BUSINESS MONDAY - Fighting for survival

General insurance companies incurring underwriting losses

 

STEPS are being taken by the Financial Services Commission  (FSC), which regulates insurance companies in Barbados, to rescue the market and to ensure that general 
insurance companies remain viable.
 
News of this has come from Chief Operations Officer of Beacon Insurance Company, Christopher Woodhams, while discussing the state of the local industry.
 
He said that general insurance companies in Barbados continue to chalk up underwriting losses, which is not a good sign for the either the companies or the industry.
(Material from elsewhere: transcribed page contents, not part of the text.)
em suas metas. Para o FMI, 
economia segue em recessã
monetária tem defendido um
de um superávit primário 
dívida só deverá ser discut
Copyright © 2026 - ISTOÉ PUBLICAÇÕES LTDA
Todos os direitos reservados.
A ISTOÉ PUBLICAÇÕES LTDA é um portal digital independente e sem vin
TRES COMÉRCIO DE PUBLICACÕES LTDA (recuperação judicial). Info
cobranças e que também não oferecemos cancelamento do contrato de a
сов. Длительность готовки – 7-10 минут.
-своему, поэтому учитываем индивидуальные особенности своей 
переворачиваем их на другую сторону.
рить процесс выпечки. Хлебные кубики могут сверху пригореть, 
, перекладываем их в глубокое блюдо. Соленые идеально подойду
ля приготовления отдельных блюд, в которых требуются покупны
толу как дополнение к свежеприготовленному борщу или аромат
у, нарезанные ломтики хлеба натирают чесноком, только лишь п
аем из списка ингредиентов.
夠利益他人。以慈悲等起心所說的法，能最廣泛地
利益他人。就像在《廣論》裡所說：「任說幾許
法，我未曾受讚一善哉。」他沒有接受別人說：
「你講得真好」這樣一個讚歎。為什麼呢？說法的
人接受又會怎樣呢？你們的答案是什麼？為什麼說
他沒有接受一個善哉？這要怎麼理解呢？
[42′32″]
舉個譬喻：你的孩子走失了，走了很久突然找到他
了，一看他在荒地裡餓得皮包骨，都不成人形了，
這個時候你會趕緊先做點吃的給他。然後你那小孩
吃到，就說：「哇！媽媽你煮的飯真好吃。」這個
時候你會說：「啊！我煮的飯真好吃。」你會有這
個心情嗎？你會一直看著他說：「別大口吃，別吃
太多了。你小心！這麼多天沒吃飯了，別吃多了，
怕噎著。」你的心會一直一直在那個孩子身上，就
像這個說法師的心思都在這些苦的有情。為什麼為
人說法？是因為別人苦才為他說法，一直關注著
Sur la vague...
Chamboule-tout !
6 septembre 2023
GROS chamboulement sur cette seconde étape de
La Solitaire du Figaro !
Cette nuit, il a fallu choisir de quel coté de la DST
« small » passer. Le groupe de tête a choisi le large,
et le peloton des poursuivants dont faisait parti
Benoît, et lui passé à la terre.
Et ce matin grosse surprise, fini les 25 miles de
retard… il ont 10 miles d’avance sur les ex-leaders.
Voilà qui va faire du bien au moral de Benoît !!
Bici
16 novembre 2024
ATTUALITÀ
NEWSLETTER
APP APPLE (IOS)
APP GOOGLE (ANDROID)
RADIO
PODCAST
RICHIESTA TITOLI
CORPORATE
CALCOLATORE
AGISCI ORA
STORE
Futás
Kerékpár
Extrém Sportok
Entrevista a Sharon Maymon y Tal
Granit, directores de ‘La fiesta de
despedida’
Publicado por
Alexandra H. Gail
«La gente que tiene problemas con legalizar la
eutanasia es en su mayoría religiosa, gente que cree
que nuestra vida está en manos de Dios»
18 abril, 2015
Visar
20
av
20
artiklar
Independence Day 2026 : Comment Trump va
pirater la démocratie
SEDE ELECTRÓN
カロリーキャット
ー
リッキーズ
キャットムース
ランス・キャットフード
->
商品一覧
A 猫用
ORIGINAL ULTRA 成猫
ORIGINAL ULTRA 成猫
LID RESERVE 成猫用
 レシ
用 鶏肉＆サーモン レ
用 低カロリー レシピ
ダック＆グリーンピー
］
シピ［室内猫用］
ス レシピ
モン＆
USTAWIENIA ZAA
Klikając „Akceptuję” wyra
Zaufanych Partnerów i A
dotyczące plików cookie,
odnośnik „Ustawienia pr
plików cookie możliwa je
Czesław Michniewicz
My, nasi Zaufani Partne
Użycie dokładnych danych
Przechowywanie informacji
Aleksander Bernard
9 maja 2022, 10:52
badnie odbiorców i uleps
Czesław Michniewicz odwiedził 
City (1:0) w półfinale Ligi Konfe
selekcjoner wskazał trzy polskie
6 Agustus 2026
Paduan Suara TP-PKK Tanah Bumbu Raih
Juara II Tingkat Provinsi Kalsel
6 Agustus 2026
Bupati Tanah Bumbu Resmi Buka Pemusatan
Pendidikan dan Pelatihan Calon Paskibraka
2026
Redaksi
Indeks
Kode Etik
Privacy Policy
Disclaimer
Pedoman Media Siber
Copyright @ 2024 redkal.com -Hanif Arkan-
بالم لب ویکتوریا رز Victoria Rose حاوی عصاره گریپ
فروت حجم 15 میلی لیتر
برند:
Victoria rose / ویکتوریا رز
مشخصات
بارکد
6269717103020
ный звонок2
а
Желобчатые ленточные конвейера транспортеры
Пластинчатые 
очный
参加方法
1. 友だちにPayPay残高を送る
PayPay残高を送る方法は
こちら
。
He also revealed that when a company like Beacon moves to increase market share, it has to be concerned by these losses, because that means “you [companies] are pricing at a level that is not 
profitable”.
 
He warned that if the situation continues, essentially what will happen is that it would erode the capital base of insurance industry. 
 
“That capital is what is needed not to pay your normal run-of-the-mill motor claims, the odd fire losses etc, but if capital is being eroded year after year, you have to ask where new capital is going to come from,” said the Beacon insurance official.
 
Woodhams explained that the FSC wrote a number of companies informing them of plans to specifically bring in what is known as risk-based capital management. “That essentially is the new way of ensuring that survival of insurance companies,” Woodhams said. 
 
According to him, “It is a distinct change to how the companies manage their business. We at Beacon support it 100 per cent because we see it as a mechanism to solve a lot of the problems the industry is currently experiencing, including the erosion of capital and the underwriting losses.
 
“We want it [the new measure] to happen,” he pointed out, while noting that the regulator is very vocal on what is being seen in the market. 
 
Beacon currently has two per cent of the general insurance market in Barbados. However, the COO said that growing market share on the island has to be done strategically.
 
“The regulator has a concern and we too are concerned and it needs to be addressed,” he remarked.
 
Similar measures which the FSC has raised with the industry were introduced in Europe and in Jamaica. They are now before the Parliament in Trinidad and Tobago and are in draft form in the Organisation for East Caribbean Countries (OECS), Woodhams explained.
 
“The market will correct itself because of how companies manage their business affairs. Beacon supports the measure and we are going to be working with the regulator to ensure we comply with that new requirement,” he added.